Sports Illustrated has initiated a significant round of layoffs following Arena Group Holdings’ failure to fulfill a licensing payment to Authentic Brands Group, as detailed in a securities filing. The NewGuild of New York, representing approximately 80 editorial workers at the magazine, and the Sports Illustrated Union issued a statement early on Friday, expressing concerns that “possibly all” of its guild-represented staffers could be impacted by the layoffs.
The decision to lay off a substantial number of Guild-represented workers at Sports Illustrated was attributed to Authentic Brands Group revoking Arena’s license to publish the magazine. This development comes after a challenging period for Sports Illustrated during Arena Group’s stewardship, which was previously known as The Maven.
Arena Group Holdings’ failure to make a $3.75 million quarterly licensing payment to Authentic Brands Group led to the termination of the licensing agreement, as per the terms of the deal. This termination triggered a $45 million payment and prompted the company to announce a reduction of a third of its staff, including those at Sports Illustrated, with anticipated severance charges ranging from $5 million to $7 million.
The future of the magazine remains uncertain if Authentic Brands Group regains control of the publication.
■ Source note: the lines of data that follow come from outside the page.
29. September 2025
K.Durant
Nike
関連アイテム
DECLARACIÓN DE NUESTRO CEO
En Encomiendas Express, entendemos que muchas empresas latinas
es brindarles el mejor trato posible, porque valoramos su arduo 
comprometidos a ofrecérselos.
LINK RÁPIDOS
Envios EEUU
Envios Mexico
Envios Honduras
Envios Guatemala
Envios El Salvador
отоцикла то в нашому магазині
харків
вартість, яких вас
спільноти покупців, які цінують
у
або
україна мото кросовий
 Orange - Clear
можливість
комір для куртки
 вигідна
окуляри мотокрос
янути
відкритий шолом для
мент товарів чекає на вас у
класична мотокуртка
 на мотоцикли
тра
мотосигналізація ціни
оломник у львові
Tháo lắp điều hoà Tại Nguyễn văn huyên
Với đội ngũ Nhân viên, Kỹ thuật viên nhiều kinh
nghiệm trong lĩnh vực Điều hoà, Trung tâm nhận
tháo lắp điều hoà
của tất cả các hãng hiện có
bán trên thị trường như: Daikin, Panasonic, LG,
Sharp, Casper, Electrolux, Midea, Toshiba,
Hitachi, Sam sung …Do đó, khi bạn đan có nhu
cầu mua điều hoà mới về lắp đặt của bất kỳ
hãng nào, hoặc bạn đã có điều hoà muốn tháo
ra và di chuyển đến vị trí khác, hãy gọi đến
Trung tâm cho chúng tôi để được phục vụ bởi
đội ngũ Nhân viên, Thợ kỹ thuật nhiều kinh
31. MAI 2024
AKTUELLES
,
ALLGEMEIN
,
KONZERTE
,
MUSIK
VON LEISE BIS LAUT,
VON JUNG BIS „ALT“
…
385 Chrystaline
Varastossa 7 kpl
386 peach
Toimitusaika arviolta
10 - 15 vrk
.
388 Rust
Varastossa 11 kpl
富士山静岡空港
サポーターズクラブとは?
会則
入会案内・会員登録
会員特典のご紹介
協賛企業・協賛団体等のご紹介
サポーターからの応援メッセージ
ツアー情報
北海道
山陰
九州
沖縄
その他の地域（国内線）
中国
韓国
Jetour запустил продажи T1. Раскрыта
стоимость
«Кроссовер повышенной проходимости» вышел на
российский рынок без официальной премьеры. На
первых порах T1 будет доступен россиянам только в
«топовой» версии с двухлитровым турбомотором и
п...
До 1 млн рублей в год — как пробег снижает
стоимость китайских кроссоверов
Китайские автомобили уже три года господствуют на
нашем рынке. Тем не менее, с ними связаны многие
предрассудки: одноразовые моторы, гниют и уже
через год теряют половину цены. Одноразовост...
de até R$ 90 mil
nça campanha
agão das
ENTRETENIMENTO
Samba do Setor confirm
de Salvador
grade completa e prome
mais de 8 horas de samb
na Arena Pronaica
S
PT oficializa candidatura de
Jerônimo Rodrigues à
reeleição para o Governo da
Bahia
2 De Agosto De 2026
While ABG had previously licensed the Sports Illustrated brand for various commercial ventures, it had indicated disinterest in operating a news publication when it licensed the publication rights to Arena, then known as Maven, in 2019.
In response to these developments, Authentic Brands Group stated that the publication will persist. The company emphasized its commitment to ensuring the continued success and growth of the Sports Illustrated brand, including its editorial arm, while preserving its nearly 70-year legacy. ABG expressed confidence in the brand’s future evolution and growth to serve sports news readers, fans, and consumers, affirming its dedication to upholding the brand’s integrity.